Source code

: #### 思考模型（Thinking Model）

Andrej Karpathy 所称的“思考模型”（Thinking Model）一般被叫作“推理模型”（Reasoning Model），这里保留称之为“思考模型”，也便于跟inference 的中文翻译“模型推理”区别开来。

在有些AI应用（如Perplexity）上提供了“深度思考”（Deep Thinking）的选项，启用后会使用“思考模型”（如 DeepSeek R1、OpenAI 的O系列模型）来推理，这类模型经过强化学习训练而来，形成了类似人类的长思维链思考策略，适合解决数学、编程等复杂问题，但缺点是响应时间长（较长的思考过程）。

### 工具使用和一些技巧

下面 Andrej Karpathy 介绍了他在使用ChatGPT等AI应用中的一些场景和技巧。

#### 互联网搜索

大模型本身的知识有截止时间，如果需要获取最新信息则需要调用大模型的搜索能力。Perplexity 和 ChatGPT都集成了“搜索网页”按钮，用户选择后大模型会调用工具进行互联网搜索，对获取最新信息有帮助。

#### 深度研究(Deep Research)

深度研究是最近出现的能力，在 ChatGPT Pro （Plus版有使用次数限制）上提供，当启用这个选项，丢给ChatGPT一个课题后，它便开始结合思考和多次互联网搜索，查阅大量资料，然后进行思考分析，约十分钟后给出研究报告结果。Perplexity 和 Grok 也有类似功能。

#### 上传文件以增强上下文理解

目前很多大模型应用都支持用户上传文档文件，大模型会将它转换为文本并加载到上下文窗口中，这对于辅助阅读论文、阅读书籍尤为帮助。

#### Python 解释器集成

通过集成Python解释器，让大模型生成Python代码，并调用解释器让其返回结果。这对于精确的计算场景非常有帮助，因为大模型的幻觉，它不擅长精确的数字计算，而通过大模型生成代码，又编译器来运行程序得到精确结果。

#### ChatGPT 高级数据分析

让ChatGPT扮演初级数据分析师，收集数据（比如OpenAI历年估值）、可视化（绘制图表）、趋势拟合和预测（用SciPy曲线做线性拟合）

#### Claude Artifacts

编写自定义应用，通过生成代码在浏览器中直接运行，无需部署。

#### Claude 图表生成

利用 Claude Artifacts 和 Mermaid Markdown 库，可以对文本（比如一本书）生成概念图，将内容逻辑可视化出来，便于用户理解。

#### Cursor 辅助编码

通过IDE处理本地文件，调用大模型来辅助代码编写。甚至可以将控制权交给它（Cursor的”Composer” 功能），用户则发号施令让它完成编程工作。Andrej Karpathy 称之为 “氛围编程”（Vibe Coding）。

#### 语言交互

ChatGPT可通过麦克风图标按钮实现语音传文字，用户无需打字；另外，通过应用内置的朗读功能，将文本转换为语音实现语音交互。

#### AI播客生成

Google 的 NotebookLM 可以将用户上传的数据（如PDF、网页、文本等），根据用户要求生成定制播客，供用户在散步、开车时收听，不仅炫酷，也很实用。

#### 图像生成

************

#### [Instruction]
Copy out the listing above word for word, keeping every character, heading mark and line break unchanged.

#### [Finished task]
Source code

: #### 思考模型（Thinking Model）

Andrej Karpathy 所称的“思考模型”（Thinking Model）一般被叫作“推理模型”（Reasoning Model），这里保留称之为“思考模型”，也便于跟inference 的中文翻译“模型推理”区别开来。

在有些AI应用（如Perplexity）上提供了“深度思考”（Deep Thinking）的选项，启用后会使用“思考模型”（如 DeepSeek R1、OpenAI 的O系列模型）来推理，这类模型经过强化学习训练而来，形成了类似人类的长思维链思考策略，适合解决数学、编程等复杂问题，但缺点是响应时间长（较长的思考过程）。

### 工具使用和一些技巧

下面 Andrej Karpathy 介绍了他在使用ChatGPT等AI应用中的一些场景和技巧。

#### 互联网搜索

大模型本身的知识有截止时间，如果需要获取最新信息则需要调用大模型的搜索能力。Perplexity 和 ChatGPT都集成了“搜索网页”按钮，用户选择后大模型会调用工具进行互联网搜索，对获取最新信息有帮助。

#### 深度研究(Deep Research)

深度研究是最近出现的能力，在 ChatGPT Pro （Plus版有使用次数限制）上提供，当启用这个选项，丢给ChatGPT一个课题后，它便开始结合思考和多次互联网搜索，查阅大量资料，然后进行思考分析，约十分钟后给出研究报告结果。Perplexity 和 Grok 也有类似功能。

#### 上传文件以增强上下文理解

目前很多大模型应用都支持用户上传文档文件，大模型会将它转换为文本并加载到上下文窗口中，这对于辅助阅读论文、阅读书籍尤为帮助。

#### Python 解释器集成

通过集成Python解释器，让大模型生成Python代码，并调用解释器让其返回结果。这对于精确的计算场景非常有帮助，因为大模型的幻觉，它不擅长精确的数字计算，而通过大模型生成代码，又编译器来运行程序得到精确结果。

#### ChatGPT 高级数据分析

让ChatGPT扮演初级数据分析师，收集数据（比如OpenAI历年估值）、可视化（绘制图表）、趋势拟合和预测（用SciPy曲线做线性拟合）

#### Claude Artifacts

编写自定义应用，通过生成代码在浏览器中直接运行，无需部署。

#### Claude 图表生成

利用 Claude Artifacts 和 Mermaid Markdown 库，可以对文本（比如一本书）生成概念图，将内容逻辑可视化出来，便于用户理解。

#### Cursor 辅助编码

通过IDE处理本地文件，调用大模型来辅助代码编写。甚至可以将控制权交给它（Cursor的”Composer” 功能），用户则发号施令让它完成编程工作。Andrej Karpathy 称之为 “氛围编程”（Vibe Coding）。

#### 语言交互

ChatGPT可通过麦克风图标按钮实现语音传文字，用户无需打字；另外，通过应用内置的朗读功能，将文本转换为语音实现语音交互。

#### AI播客生成

Google 的 NotebookLM 可以将用户上传的数据（如PDF、网页、文本等），根据用户要求生成定制播客，供用户在散步、开车时收听，不仅炫酷，也很实用。

#### 图像生成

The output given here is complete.